### WHAT THE TASK ASKS
Using the records that follow, reproduce exactly the lines starting at the line containing "right elbow: (356, 345)" and ending at the line containing "neck: (374, 756)". Include both end lines and no pictures.

=== Section Start ===

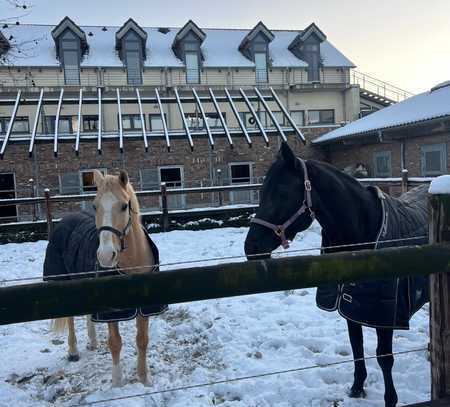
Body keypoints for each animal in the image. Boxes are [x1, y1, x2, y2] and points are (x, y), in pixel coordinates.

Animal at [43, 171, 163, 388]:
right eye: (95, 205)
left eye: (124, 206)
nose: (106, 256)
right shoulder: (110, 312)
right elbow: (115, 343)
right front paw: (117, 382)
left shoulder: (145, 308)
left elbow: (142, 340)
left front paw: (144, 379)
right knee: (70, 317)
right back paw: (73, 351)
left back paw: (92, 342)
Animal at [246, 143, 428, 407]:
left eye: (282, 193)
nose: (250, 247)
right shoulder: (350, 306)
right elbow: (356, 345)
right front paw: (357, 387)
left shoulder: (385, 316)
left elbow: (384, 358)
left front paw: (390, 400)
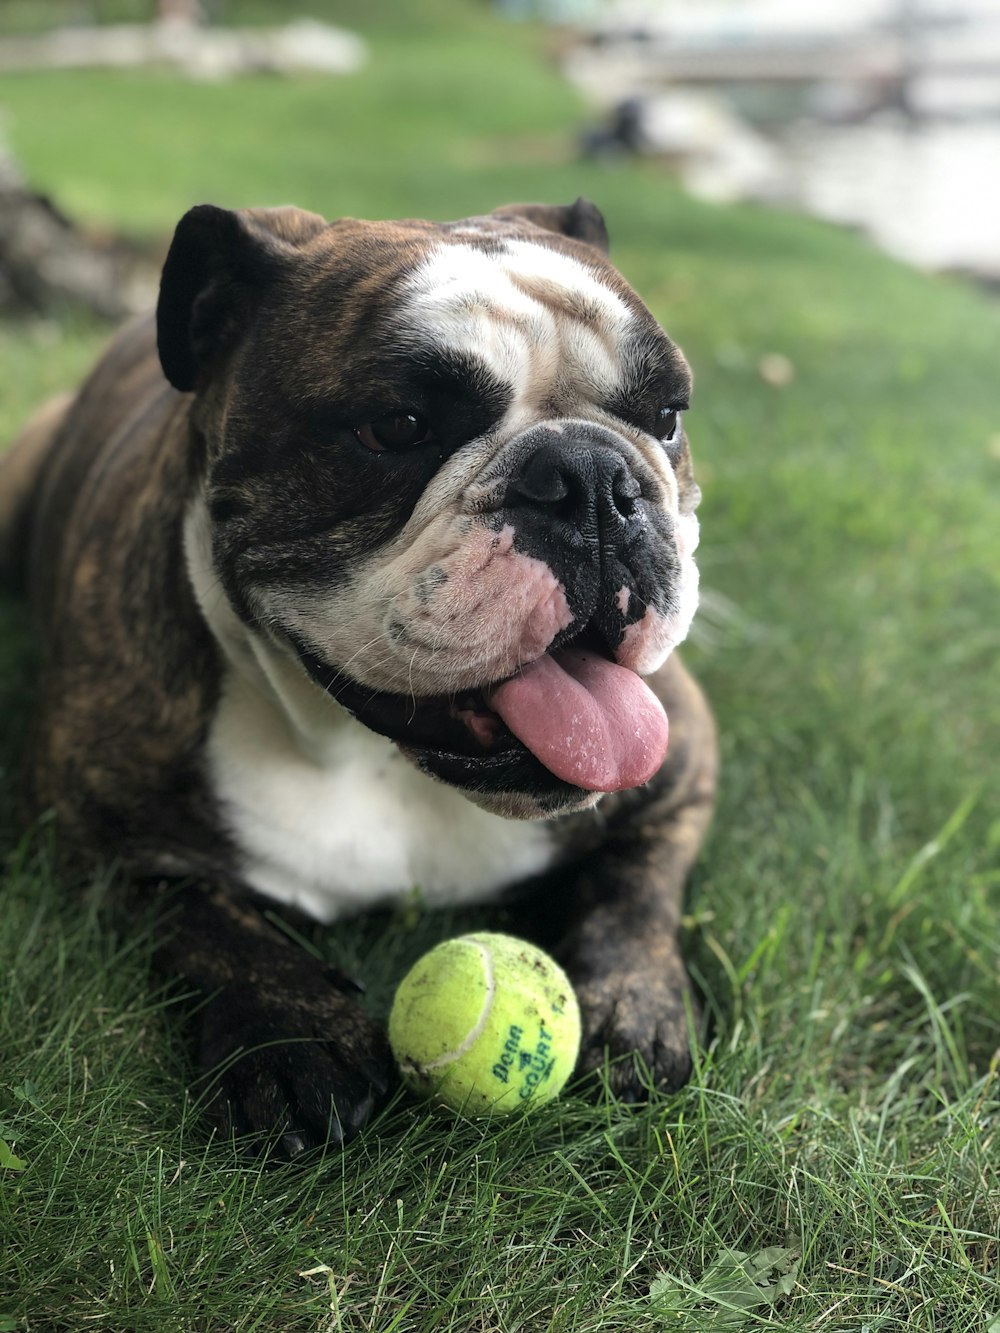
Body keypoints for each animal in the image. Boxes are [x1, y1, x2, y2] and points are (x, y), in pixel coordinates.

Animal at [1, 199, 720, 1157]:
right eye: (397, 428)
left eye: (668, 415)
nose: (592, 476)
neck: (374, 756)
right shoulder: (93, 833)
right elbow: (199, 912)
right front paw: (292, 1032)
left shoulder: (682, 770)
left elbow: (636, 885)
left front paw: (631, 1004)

=== Section End ===
=== Section Start ===

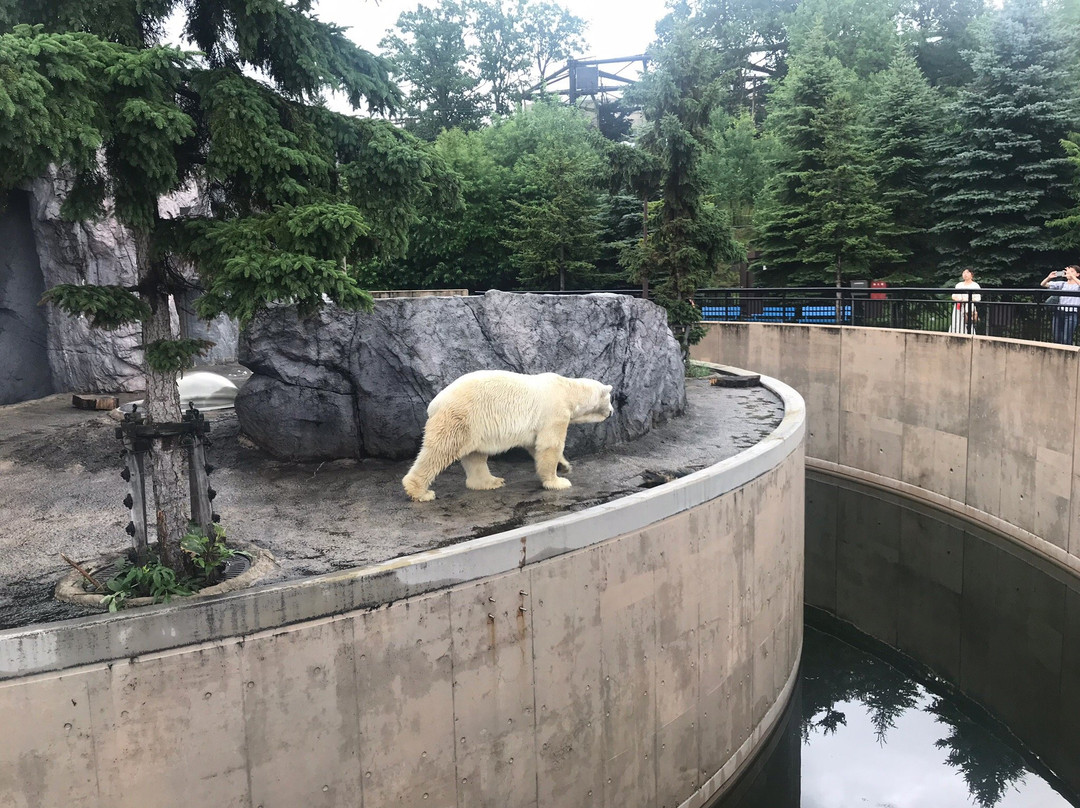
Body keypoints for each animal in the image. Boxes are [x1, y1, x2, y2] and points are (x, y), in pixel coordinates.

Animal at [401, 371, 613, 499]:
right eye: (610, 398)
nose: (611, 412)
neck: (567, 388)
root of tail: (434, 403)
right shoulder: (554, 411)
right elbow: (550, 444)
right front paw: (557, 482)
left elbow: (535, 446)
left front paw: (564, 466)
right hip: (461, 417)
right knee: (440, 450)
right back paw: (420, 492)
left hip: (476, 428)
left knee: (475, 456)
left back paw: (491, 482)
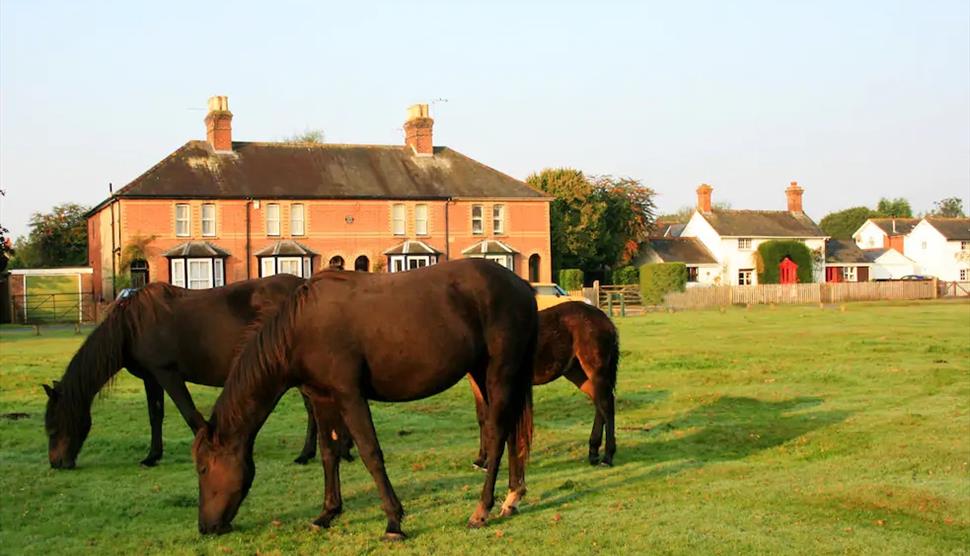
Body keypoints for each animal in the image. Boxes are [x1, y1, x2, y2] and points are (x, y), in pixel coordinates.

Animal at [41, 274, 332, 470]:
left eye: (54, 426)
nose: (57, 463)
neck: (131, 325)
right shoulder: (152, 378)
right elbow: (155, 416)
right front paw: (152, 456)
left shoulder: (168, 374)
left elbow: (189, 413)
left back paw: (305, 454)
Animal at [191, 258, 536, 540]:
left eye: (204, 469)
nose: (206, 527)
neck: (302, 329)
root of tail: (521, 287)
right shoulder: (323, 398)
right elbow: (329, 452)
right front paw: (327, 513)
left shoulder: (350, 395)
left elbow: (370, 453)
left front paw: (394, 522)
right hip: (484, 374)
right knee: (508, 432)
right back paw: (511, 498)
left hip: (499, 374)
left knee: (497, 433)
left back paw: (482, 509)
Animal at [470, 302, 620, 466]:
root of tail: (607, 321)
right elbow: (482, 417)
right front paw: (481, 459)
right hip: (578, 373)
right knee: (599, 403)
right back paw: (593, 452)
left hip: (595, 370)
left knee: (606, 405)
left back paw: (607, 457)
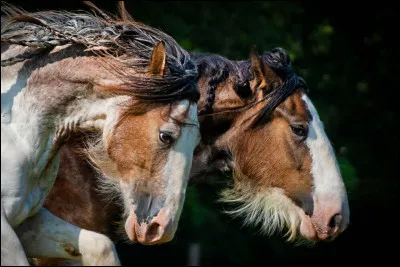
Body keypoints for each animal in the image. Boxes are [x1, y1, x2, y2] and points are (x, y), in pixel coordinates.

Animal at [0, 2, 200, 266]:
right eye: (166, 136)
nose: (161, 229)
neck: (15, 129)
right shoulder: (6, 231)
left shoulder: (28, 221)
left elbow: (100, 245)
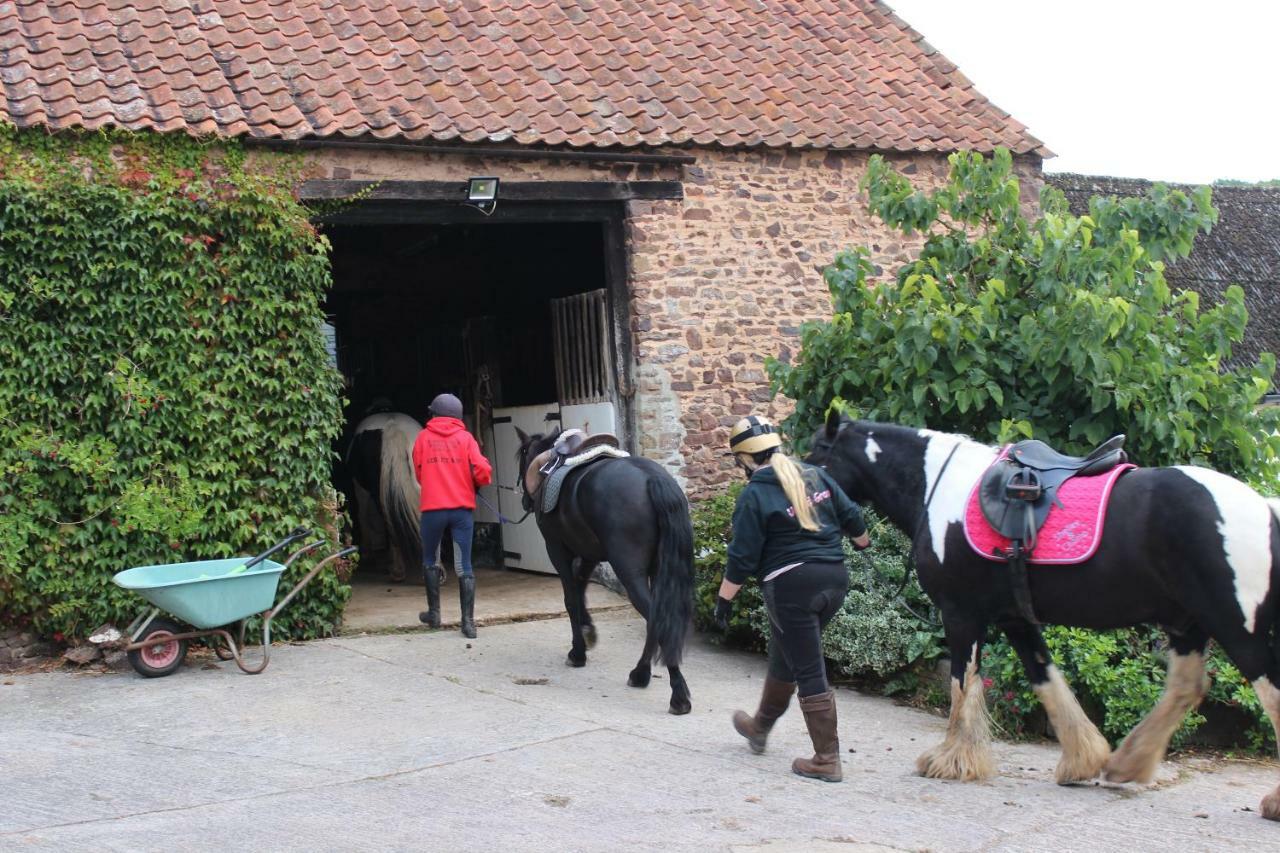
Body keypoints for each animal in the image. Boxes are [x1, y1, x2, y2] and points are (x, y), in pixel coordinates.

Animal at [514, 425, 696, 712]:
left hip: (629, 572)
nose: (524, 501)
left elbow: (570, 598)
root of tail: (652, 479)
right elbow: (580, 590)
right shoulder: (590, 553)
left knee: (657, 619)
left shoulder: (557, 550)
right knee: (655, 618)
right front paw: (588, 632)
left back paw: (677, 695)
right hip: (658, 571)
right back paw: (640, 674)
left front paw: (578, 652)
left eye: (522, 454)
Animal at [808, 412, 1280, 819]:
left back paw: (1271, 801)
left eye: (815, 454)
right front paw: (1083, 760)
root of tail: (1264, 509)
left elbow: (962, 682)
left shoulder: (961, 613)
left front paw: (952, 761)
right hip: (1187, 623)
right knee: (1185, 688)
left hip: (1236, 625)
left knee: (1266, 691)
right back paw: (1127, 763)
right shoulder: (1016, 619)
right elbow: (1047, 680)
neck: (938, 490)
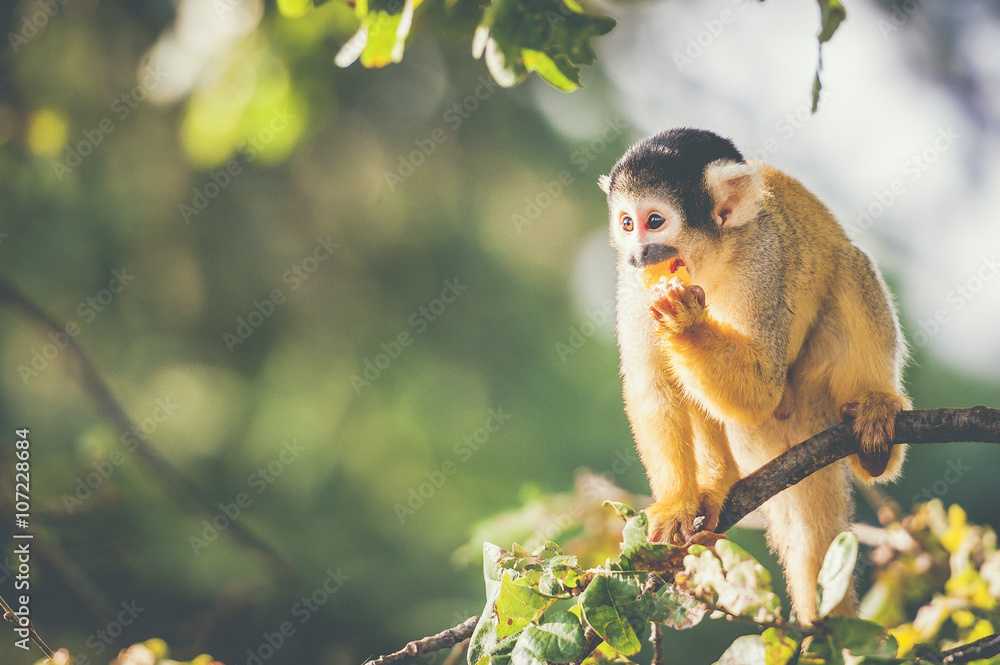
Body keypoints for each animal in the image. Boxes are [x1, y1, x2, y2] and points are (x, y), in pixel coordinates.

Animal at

=== Section End ===

### TASK OUTPUT
right elbow: (356, 345)
right front paw: (357, 387)
left shoulder: (385, 316)
left elbow: (384, 358)
left front paw: (390, 400)
Body keypoints for each animal in the image. Boxes are [x1, y1, x2, y2] and points are (x, y), in pixel coordinates.

Animal at [1, 199, 720, 1157]:
right eye: (397, 428)
left eye: (668, 415)
nose: (592, 476)
neck: (374, 756)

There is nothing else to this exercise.